LAWRENCE — He's launching a search for a new school superintendent, confronting an alleged corruption probe and last week accepted the resignation of his chief of staff, leaving another empty seat in his administration.
Tonight, Mayor William Lantigua tosses another political ball in the air: A proposed budget of about $71 million for expenses for city departments and a 30-day clock for getting it through the City Council. Meanwhile, he must also satisfy a state overseer who has been monitoring city spending since last year.
The task will be made more challenging by the resignation last week of former mayoral Chief of Staff Leonard Degnan, who put together much of the new budget because Lantigua has not appointed a budget director or treasurer.
The budget for the upcoming fiscal year, which begins July 1, would propose huge challenges even for a mayor undistracted by other mounting challenges and with a full table of commissioners and advisors.
A top challenge facing Lantigua is that he can no longer use borrowed money to balance his budget. The special permission which the state gave Lawrence to borrow to cover operating deficits over the last three years has run out, and will be replaced next year by a payment of about $1.5 million on the $27.4 million borrowed by the city.
Nevertheless, Degnan said the new budget will contain none of the layoffs that occurred after the current budget was adopted in July, when more than 80 city workers, including 47 police and firefighters, lost their jobs.

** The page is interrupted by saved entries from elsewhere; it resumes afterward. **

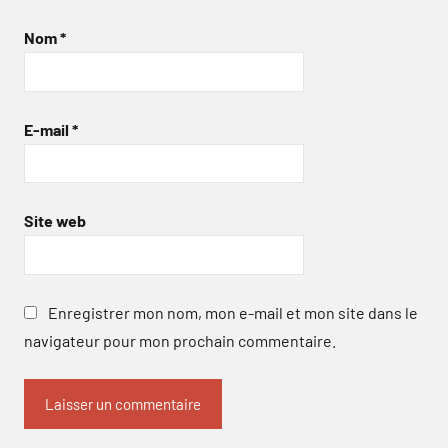
Nom
*
E-mail
*
Site web
Enregistrer mon nom, mon e-mail et mon site dans le
navigateur pour mon prochain commentaire.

His comments came as he left City Hall for good last week to return to the insurance company he owns.
The Fire Department has been rebuilt in recent months by using a $6 million federal grant, which has allowed fire Chief Jack Bergeron to rehire 26 firefighters and to make plans to add 16 more. Those jobs are safe through next year, when the grant runs out, and will allow Bergeron to reopen the Prospect Hill firehouse by the end of the year. A ladder truck also has been returned to the South Broadway firehouse.